TASKS TO PERFORM
1. Reproduce the part of the blog posts below from "Psychoticism (40%) moderately" to "development (martyr complex).".
2. Please answer these questions about the blog posts below:
(a) By how much is the interest rate going down after the refinance?
(b) Which two motorcycles did the writer sell?
(c) What day of the 30 days without alcohol had the writer reached in the July 31 post?
3. Resume the blog posts below about refinancing, diet, a month without alcohol and personality test results from the point where they stop.

EXTRACTED TEXT
═══

So, I tried to re-fi again this year and have not been holding my breath. This morning, I was woken up by a call from the bank saying that it was all approved! This is great news. The interest rate is going down by almost 3% and I am changing insurance companies; turns out I’ve been paying nearly double for insurance for the last four years.
Below are a few examples of what I can now afford each month due to my savings!
· 91 pounds of grass-fed organic ground beef at Bill the Butcher
· 279 cans of C20 coconut water. (Train by day, Joe Rogan podcast by night… all day)
· Four new tires for my car
· Fancy smart phone without contract
· 110 Pumpkin spice lattes
· Full service on the Subaru’s front and rear differentials.
· 29 boxes of ammo for my .45
Getting the picture now?
Actually, this just means I’ll stress less and not actually GET more. It is something that, on the surface, seems like extra cash, but I’ll be doing my best to put this “breathing room” to use.
Friday, November 9, 2012
So… it’s been super long since I have added anything here… updates since last post are the following
· My friend Ken died October 13th, peacefully in his home.
· Managed to not shoot a deer all season
· Business is picking up and I have been learning more and more all the time
· Quit school (not as tragic as some might think) and I feel great!
· Been making lots of changes to the shop
· Sold the Versys and the Honda; I am motorcycle free.
Aside from these bullet points, I have just been doing the norm. Eating a semi-strict Primal or Paleo diet has kept the pounds off, kept me in less pain and my family annoyed.
Tuesday, July 31, 2012
Sheesh… First of all, I sound like a wino for even starting a blog post about this, but since I even HAVE a blog that pretty much throws my decency out the window. Today is day 15 of my 30 days without alcohol and it’s been fine. I mean, there have been a few times that I would have enjoyed a beer, but it probably would have been more than one or perhaps a 22oz one.
I have a “Hop in the Dark” by Deschutes, waiting for me when I complete this test of my will and sanity. I suppose this small period of time will help me lose the last few pounds that I am packing around, but if not I don’t really know. Maybe I sleep better, but that’s still undecided.
Last night would have been a nice night for a cigar… yeah…. Sitting on the deck taunting the chickens and enjoying the sun set.
Wednesday, July 25, 2012
Eysenck's Test Results
|Extraversion (72%) high which suggests you are overly talkative, outgoing, sociable and interacting at the expense too often of developing your own individual interests and internally based identity. |
Neuroticism (36%) moderately low which suggests you are relaxed, calm, secure, and optimistic.
Psychoticism (40%) moderately low which suggests you are, at times, overly kind natured, trusting, and helpful at the expense of your own individual development (martyr complex).

═══

LISTED RECORDS
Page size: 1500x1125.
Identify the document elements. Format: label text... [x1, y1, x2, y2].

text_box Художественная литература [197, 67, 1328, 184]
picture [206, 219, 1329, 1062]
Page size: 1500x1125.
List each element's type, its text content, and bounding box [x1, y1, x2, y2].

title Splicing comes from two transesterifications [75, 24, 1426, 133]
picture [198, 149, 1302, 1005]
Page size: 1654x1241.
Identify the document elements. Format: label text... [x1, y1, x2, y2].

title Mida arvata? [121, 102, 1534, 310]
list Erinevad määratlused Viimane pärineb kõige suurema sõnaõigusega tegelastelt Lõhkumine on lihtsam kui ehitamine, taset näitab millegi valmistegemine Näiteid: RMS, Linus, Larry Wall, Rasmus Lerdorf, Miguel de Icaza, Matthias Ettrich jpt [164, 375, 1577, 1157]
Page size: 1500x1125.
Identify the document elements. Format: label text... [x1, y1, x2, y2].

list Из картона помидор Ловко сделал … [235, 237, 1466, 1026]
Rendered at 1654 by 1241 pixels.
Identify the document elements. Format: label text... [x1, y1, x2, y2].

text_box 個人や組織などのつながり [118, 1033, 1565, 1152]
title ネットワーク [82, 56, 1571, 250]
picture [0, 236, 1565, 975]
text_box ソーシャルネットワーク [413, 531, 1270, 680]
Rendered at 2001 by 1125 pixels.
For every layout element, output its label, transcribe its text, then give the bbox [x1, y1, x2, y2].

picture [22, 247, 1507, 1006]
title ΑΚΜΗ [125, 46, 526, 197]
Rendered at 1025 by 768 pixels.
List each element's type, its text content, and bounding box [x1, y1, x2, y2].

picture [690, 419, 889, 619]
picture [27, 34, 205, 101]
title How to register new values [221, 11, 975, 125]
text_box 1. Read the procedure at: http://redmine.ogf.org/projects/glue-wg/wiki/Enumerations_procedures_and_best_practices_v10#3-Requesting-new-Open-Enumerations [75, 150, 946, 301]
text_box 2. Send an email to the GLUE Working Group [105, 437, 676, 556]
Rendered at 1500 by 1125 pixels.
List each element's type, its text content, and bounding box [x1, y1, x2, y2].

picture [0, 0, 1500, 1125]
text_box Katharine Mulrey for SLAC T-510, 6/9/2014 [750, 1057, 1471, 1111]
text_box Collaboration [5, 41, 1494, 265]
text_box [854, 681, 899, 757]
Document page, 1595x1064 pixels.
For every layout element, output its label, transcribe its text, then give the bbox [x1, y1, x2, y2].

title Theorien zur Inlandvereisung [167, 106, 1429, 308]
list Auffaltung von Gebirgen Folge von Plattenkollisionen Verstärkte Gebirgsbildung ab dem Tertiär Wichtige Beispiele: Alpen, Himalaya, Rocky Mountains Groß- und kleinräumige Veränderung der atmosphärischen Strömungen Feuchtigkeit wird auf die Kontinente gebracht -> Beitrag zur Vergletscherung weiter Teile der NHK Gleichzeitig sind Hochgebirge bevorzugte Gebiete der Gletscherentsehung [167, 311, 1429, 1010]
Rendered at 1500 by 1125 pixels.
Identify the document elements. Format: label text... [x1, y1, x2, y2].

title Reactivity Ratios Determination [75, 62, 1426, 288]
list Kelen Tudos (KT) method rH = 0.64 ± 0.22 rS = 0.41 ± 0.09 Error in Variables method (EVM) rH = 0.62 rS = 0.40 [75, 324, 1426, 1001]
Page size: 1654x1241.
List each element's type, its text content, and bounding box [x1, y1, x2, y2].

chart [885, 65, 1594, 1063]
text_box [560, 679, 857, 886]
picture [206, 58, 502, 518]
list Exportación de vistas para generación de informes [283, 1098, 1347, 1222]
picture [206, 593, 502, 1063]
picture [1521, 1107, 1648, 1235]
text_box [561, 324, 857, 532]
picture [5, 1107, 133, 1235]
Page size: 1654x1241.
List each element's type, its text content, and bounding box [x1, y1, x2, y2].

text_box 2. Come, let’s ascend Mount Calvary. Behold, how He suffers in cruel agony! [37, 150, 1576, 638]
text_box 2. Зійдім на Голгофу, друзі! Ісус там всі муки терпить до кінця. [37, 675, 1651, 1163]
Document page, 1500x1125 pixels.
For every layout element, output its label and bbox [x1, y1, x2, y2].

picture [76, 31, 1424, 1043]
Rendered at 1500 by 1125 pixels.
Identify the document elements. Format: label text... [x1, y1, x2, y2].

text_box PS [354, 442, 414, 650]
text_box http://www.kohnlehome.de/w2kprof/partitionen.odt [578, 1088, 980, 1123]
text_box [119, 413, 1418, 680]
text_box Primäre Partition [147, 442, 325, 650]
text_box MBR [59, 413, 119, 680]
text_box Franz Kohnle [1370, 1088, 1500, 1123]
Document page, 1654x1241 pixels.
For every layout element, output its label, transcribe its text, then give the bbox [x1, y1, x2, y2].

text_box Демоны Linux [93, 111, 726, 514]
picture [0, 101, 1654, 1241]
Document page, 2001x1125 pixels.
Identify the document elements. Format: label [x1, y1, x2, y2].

═══

TASK-BY-TASK OUTPUTS
1.
Psychoticism (40%) moderately low which suggests you are, at times, overly kind natured, trusting, and helpful at the expense of your own individual development (martyr complex).

2.
(a) By almost 3%.
(b) The Versys and the Honda.
(c) Day 15.

3.
personality tests by similarminds.com
Sunday, July 22, 2012
The last long trip for me on the Versys was one to Kalispell, Montana. What an amazing place that is!! Once you get past the locals telling you that your helmet will kill you and apply enough chemicals to deter the bugs that surely will, it's a fun place. It was like camping everywhere we went. I even got to use the Versys for what it was intended for; it is an adventure bike after all.
Riding on the rocky, gravelly roads leading up to our hangout was a trip. A 400+ pound dirt bike (although clearly not a dirt bike) is a bit more fun than it should be. Anyhow, the chances are good that the next trip report of mine will be in a car. Once business picks up some more, I will be getting another bike, but not now.
Wednesday, July 18, 2012
Last week, an old gunsmith who did work on my beloved 1911 pistol offered to teach me the way he does things. Now he might just be the most humble man I have spoken with in a while saying things like “This is just the way I do it, but you should keep an open mind because there is probably something better out there”. Larry is 71 years old, with 45 years of gunsmith work to draw from.
Monday morning I went over to his shop and he taught me how to prepare rifles and pistols for bluing. This is the nice shiny black finish you will see on some new guns and most old ones. The process is very involved and I think the 160 dollars he charges for it is very fair. There is at least an hour worth of setup, some waiting for the chemicals to work and then another hour or so of tear down and clean up.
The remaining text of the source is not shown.